Saved data entries
━━━━━━━━━━

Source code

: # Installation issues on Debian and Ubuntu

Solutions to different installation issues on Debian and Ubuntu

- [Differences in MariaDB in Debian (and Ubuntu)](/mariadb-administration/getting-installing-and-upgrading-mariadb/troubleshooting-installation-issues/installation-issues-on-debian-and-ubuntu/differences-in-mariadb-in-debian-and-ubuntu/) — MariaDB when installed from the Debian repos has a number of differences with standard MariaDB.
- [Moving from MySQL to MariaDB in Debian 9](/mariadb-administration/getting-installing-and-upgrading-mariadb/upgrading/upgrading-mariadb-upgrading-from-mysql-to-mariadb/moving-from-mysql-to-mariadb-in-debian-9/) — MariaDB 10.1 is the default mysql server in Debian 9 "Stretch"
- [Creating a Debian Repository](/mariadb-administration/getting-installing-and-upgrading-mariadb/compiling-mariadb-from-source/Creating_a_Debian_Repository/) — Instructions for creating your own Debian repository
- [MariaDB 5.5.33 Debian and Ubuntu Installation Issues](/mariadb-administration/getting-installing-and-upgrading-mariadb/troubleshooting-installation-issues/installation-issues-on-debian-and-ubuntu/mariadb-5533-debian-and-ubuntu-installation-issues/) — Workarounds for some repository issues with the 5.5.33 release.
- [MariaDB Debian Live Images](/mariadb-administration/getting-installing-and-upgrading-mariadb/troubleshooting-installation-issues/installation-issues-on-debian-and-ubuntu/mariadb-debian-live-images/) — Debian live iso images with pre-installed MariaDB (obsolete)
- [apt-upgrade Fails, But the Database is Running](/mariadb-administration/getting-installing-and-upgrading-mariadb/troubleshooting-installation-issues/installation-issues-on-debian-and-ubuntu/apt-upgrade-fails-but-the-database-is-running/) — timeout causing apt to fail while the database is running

━━━━━━━━━━

• [Exercise details]: What is the number of lines in the data that hold the string "repository"? Answer with the number only.

• [Solution]: 2